Böttcher Zunftwappen

Böttcher Zunftwappen

Auch Binder, Buettner, Bareler, Boddeker, Böker, Einleger, Fässler, Fassbinder, Gantner, Grobbinder, Kimmer, Kübler, Kuefer, Küper, Ligelner, Püttner, Rotbinder, (Buchenholzfässer) Schäffler, Scheffler, Schoffner, Schwarzbinder , (Eichenholzfässer) Sesterer, Staufer, Weissbinder (Nadelholzfässer).

In der mittelalterlichen Hanse waren die Produkte des Böttchers unentbehrlich. Seine praktische und stapelbare Verpackung war für den Transport jeglicher fester und flüssiger Ware geeignet: Bier, Butter, Fisch, Fleisch, Getreide, Salz, Wein. Das Handwerk der Großböttcher erforderte erhebliche Kraftanstrengung, besonders für das Biegen der Fassdauben und das Binden der Fässer. Aus diesem Berufsstand entwickelte sich die Zunft der Kleinböttcher, die Haushaltsgeräte aller Art herstellten: Becher, Bottiche, Eimer, Kannen, Kübel, Wannen und Waschzuber.

 

Bogener

Bogener Zunftwappen

Bogener
Zunftwappen

Für Bogener auch Armbruster, Balestermacher, Palestermacher, Pogner. Für Büchsenschäfter auch Lademacher. Diese Hersteller von Waffen haben sowohl Holz als auch Eisen verarbeitet. Älter als der Beruf der Büchsenmacher sind Bogener oder Armbruster und ihre Gehilfen, die Bolzendreher (Hersteller von Armbrustbolzen).
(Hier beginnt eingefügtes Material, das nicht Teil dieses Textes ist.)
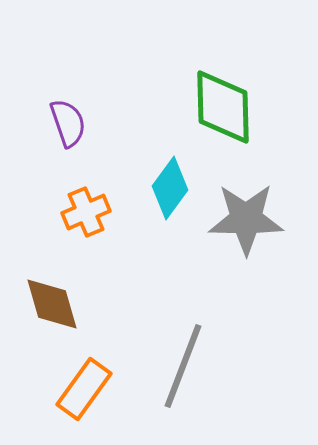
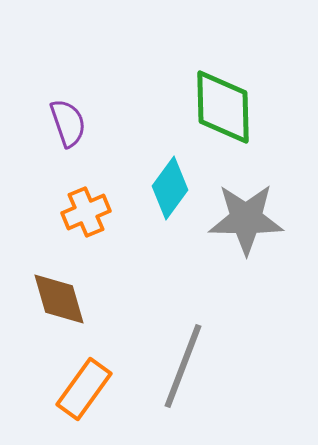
brown diamond: moved 7 px right, 5 px up
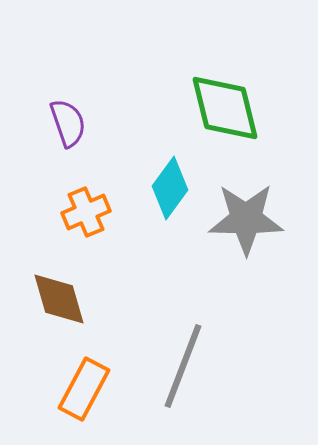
green diamond: moved 2 px right, 1 px down; rotated 12 degrees counterclockwise
orange rectangle: rotated 8 degrees counterclockwise
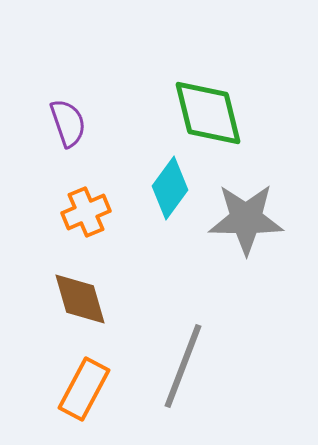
green diamond: moved 17 px left, 5 px down
brown diamond: moved 21 px right
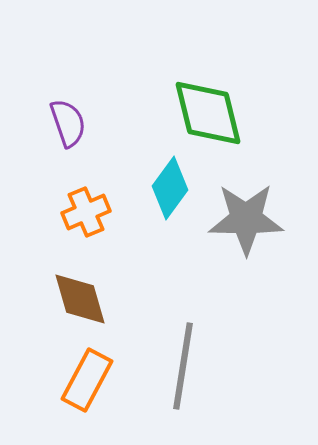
gray line: rotated 12 degrees counterclockwise
orange rectangle: moved 3 px right, 9 px up
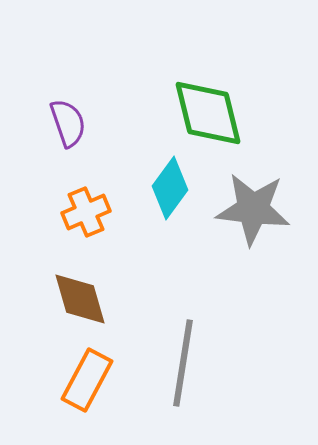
gray star: moved 7 px right, 10 px up; rotated 6 degrees clockwise
gray line: moved 3 px up
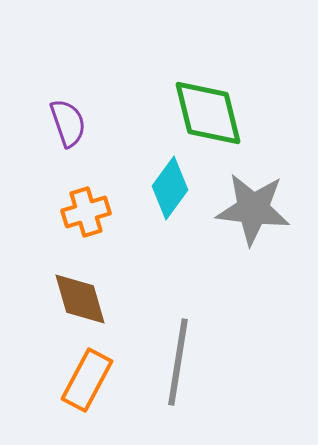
orange cross: rotated 6 degrees clockwise
gray line: moved 5 px left, 1 px up
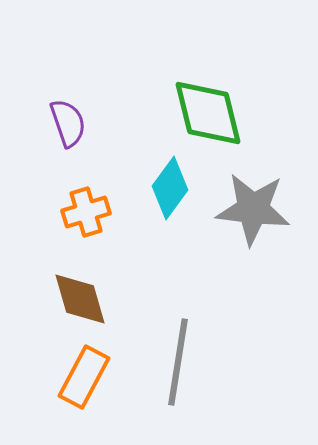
orange rectangle: moved 3 px left, 3 px up
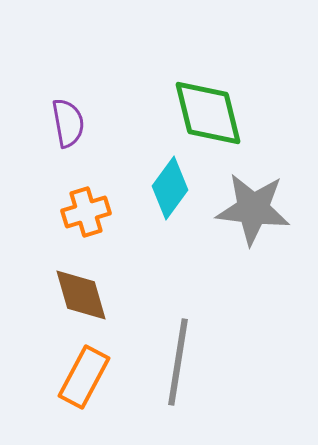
purple semicircle: rotated 9 degrees clockwise
brown diamond: moved 1 px right, 4 px up
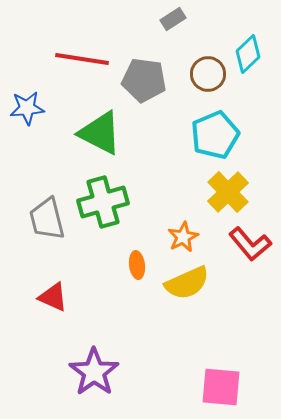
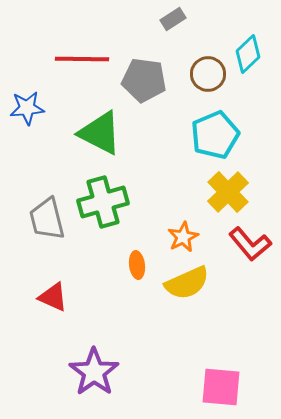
red line: rotated 8 degrees counterclockwise
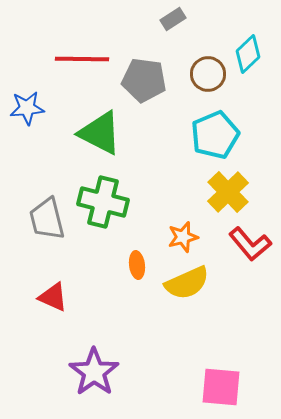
green cross: rotated 30 degrees clockwise
orange star: rotated 12 degrees clockwise
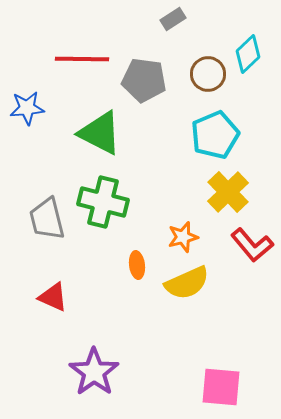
red L-shape: moved 2 px right, 1 px down
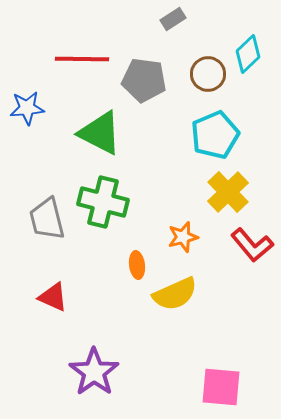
yellow semicircle: moved 12 px left, 11 px down
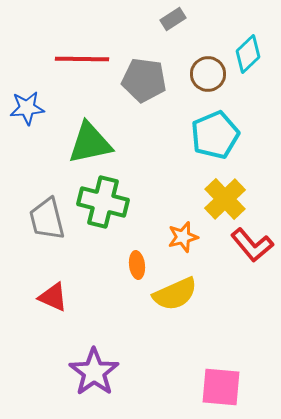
green triangle: moved 10 px left, 10 px down; rotated 39 degrees counterclockwise
yellow cross: moved 3 px left, 7 px down
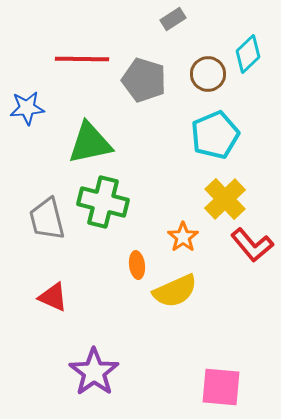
gray pentagon: rotated 9 degrees clockwise
orange star: rotated 20 degrees counterclockwise
yellow semicircle: moved 3 px up
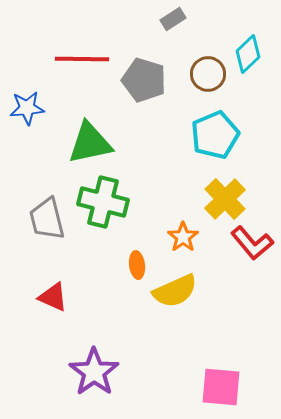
red L-shape: moved 2 px up
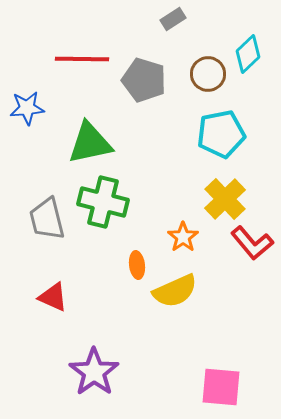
cyan pentagon: moved 6 px right, 1 px up; rotated 12 degrees clockwise
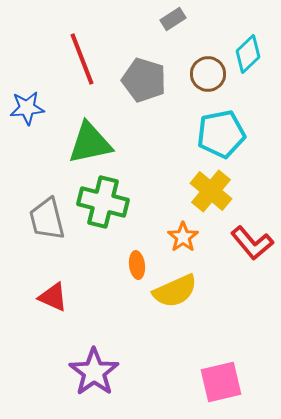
red line: rotated 68 degrees clockwise
yellow cross: moved 14 px left, 8 px up; rotated 6 degrees counterclockwise
pink square: moved 5 px up; rotated 18 degrees counterclockwise
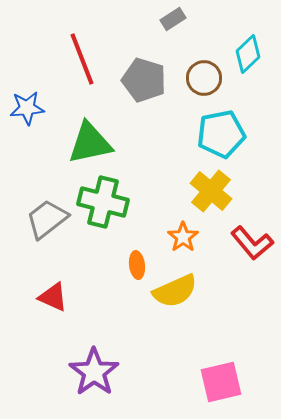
brown circle: moved 4 px left, 4 px down
gray trapezoid: rotated 66 degrees clockwise
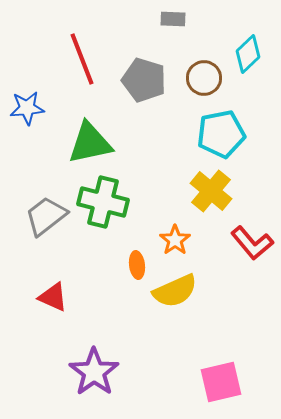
gray rectangle: rotated 35 degrees clockwise
gray trapezoid: moved 1 px left, 3 px up
orange star: moved 8 px left, 3 px down
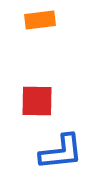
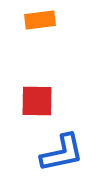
blue L-shape: moved 1 px right, 1 px down; rotated 6 degrees counterclockwise
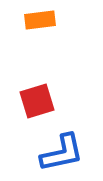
red square: rotated 18 degrees counterclockwise
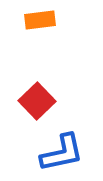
red square: rotated 27 degrees counterclockwise
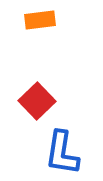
blue L-shape: rotated 111 degrees clockwise
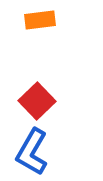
blue L-shape: moved 30 px left, 1 px up; rotated 21 degrees clockwise
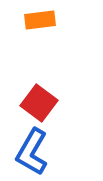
red square: moved 2 px right, 2 px down; rotated 9 degrees counterclockwise
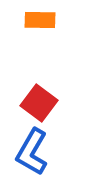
orange rectangle: rotated 8 degrees clockwise
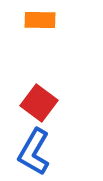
blue L-shape: moved 2 px right
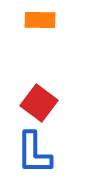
blue L-shape: moved 1 px down; rotated 30 degrees counterclockwise
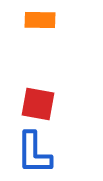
red square: moved 1 px left, 1 px down; rotated 27 degrees counterclockwise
Die Armbrust ging aus dem Pfeilbogen hervor und war vom 9. bis zum 16. Jahrhundert die gebräuchlichste Schusswaffe. Durch die Erfindung des Schießpulvers im 14. Jahrhundert verlor sie an Bedeutung, weil immer mehr Geschütze und Handfeuerwaffen aufkamen.Büchsen wurden zuerst von Schmieden (Büchsenschmieden) und Schlossern angefertigt und Geschütze durch Glockengießer hergestellt. Seit dem 16. Jahrhundert bildeten Büchsenmacher und Büchsenschäfter ein selbständiges Handwerk.

 

 

Briefmaler

Auch Briefer, Heiligenmaler, Illuministen, Kartenmaler, Schreiber

Ursprünglich gestalteten Mönche die kostbaren Pergamenthandschriften. Im 15. Jahrhundert wurde das teure Pergament durch Papier verdrängt, es entstand ein größerer Bedarf an Bildern und Texten und es bildete sich der Stand der Briefmaler heraus. 
Briefmaler verkauften ihre Heiligenbilder und Spielkarten auf Jahrmärkten, schrieben im Auftrag von Fürsten und Städten Urkunden, malten Wappen und Turnierbücher. Oft waren sie gleichzeitig als Formschneider tätig und druckten ihre Bilder selbst.

 

Büttel

Auch Fronbote, Schaderer, Waibel.

Der Büttel hatte Botendienste für das Gericht oder den Rat zu erledigen. Im Dienst der Polizei musste er Verbrechern nachjagen, diese (und auch die geladenen Zeugen) vor die Richterbank führen. Die Verurteilten waren in das Gefängnis einzuschließen oder bei Verhängung der Todesstrafe an den Henker auszuliefern. Selten wurde der Büttel auch als Nachtwächter verpflichtet.